The following comes from a May 8 San Francisco Chronicle article by Joe Garofoli:

The reason marijuana might actually be legalized for adult recreational use in California this November is because professionals — not stoners — are running the campaign this time.

However, supporters of legalization need to scale the wall surrounding churches in many African American and Latino communities. Getting over that wall will be one of the keys to winning the legalization campaign being steered by a combination of political pros and longtime advocates.

Six years ago, when California NAACP Chairwoman Alice Huffman was one of the few black leaders to support the failed Proposition 19 legalization measure, she couldn’t even get inside African American churches to talk about the issue.

Church leaders told her marijuana was a gateway to harder drugs (not true) and blamed much of the violence in their communities on weed.

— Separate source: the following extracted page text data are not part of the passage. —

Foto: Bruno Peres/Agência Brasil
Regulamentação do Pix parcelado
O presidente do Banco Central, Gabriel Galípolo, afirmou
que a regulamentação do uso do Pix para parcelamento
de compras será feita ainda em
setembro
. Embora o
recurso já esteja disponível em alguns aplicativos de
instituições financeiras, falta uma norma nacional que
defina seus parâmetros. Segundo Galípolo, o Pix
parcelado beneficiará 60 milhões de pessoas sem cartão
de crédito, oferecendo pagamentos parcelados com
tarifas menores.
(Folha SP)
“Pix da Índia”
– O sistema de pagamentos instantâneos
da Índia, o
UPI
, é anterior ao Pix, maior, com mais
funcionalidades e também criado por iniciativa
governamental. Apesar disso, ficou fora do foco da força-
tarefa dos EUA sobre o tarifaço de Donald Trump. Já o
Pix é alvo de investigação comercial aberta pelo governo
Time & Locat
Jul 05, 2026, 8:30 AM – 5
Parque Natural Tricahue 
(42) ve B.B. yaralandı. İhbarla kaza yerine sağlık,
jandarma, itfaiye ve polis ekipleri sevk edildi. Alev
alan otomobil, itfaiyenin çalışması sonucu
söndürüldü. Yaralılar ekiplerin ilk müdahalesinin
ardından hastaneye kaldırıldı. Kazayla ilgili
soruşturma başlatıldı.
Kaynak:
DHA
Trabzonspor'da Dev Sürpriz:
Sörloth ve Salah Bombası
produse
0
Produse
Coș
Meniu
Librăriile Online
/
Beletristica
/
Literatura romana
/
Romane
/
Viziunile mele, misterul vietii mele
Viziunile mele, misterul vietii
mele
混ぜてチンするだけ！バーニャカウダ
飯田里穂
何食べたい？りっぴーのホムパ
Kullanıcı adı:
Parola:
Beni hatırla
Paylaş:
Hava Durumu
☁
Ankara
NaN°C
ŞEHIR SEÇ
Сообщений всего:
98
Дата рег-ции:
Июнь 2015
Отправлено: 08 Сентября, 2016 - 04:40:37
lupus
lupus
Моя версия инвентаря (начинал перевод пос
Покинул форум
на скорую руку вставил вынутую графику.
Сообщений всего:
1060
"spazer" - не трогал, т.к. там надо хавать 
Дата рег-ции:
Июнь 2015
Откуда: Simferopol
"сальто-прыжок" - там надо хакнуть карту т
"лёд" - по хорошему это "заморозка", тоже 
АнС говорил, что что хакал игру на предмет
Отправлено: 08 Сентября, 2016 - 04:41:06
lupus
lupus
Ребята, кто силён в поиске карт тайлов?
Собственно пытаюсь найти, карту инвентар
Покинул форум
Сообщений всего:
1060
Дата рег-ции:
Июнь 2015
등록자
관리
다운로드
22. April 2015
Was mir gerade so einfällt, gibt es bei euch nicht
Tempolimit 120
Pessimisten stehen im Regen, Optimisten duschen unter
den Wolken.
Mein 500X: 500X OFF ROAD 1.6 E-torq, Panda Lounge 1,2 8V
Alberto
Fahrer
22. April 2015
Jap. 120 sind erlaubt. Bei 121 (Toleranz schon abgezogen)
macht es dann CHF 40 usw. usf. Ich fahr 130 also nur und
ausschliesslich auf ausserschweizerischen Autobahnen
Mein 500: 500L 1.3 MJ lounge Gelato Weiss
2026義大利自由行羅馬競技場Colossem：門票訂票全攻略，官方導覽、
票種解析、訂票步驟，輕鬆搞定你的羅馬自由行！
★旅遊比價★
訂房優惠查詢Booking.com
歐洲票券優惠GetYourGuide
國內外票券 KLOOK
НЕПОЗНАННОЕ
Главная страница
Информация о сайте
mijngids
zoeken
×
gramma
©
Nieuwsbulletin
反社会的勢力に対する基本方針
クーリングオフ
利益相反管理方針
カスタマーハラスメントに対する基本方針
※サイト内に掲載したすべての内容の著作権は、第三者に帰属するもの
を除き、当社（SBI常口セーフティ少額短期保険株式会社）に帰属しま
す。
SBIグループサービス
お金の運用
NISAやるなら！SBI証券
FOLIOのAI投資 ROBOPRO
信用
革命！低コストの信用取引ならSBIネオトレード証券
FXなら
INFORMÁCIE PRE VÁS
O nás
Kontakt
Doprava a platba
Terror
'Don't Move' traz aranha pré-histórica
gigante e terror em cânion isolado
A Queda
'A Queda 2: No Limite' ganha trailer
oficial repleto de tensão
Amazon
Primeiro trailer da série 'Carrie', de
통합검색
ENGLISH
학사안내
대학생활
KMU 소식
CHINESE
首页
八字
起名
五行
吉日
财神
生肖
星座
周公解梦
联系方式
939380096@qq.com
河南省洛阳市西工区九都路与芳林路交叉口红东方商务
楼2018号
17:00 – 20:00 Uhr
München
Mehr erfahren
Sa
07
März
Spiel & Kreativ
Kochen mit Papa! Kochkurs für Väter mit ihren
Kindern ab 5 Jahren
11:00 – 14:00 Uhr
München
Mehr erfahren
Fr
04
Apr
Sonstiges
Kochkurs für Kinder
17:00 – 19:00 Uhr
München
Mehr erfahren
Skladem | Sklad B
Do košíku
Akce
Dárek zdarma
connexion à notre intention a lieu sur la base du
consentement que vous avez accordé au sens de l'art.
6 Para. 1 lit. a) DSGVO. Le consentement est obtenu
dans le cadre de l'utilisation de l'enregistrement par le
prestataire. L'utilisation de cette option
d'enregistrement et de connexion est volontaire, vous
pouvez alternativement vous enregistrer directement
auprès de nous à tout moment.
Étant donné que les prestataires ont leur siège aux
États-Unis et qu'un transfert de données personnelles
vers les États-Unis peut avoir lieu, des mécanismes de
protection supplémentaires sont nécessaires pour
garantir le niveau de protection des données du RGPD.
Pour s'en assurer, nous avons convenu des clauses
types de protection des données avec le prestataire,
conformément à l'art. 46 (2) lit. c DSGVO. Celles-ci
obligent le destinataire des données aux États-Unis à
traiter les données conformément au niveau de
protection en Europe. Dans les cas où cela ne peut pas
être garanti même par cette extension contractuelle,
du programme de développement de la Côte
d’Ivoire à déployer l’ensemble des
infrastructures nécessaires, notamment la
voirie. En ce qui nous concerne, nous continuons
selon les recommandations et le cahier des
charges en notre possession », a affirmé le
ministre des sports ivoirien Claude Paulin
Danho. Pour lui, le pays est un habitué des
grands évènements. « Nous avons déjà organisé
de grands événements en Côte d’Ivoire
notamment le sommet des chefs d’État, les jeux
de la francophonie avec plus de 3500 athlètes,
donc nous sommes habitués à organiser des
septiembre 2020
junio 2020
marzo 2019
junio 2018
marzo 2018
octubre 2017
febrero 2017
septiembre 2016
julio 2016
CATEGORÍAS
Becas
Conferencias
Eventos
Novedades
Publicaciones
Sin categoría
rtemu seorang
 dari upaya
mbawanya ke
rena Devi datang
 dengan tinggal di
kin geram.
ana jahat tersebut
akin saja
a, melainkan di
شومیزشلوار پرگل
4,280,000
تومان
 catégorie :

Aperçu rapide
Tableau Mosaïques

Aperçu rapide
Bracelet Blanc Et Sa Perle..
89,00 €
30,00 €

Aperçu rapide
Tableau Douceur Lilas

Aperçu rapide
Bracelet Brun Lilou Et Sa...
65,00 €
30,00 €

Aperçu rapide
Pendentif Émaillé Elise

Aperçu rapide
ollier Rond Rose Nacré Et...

“I understand that they’re fearful. They see people die. They see people incarcerated,” Huffman said. “But what they were doing was miseducating a lot of people about cannabis.”

She and others have spent the past few years explaining how African Americans are nearly four times as likely (and Latinos 2.5 times) to to be arrested for drug use and possession.

Slowly, over the past few years, Huffman and others say there has been what they call “a softening” on legalization. With everyone from Black Lives Matter supporters to presidential candidate Sen. Bernie Sanders now talking about mass incarceration and the federal government’s failed war on drugs, more people are willing to at least listen to arguments in favor of legalizing weed.

Now, roughly a dozen pastors statewide are actually supporting the legalization campaign.

Huffman said church leaders still “might not come right and say, ‘Oh, we’re with you, we love you, we’re on board.’ But that’s not what I want. What I want is for them not to miseducate their members, so that they can make their own choice. I just want them to say, ‘We’ll pass this on to our members.’ And that’s been real progress.”

The challenge is harder in Latino religious communities. The Catholic Church, influential in the Latino community, opposed Prop. 19. Some legalization advocates remember seeing priests in East Los Angeles handing out anti-Prop. 19 leaflets six years ago. And it’s more difficult for advocates to tap into their Pentecostal and evangelical churches, which aren’t networked to the degree African American churches are.

Now, there’s hope that the Catholic Church will remain neutral on this year’s Adult Use of Marijuana Act, said Armando Gudino, who organizes in the Latino community for the Drug Policy Alliance. He hears from parents who are comforted seeing that teen marijuana use remained flat in Colorado after that state legalized weed.

“People in the Latino community are realizing that the war on drugs is creating more harm in their community than legalization would,” Gudino said. “You can be caught with a joint — and living here with a green card for 30 years — and be deported.”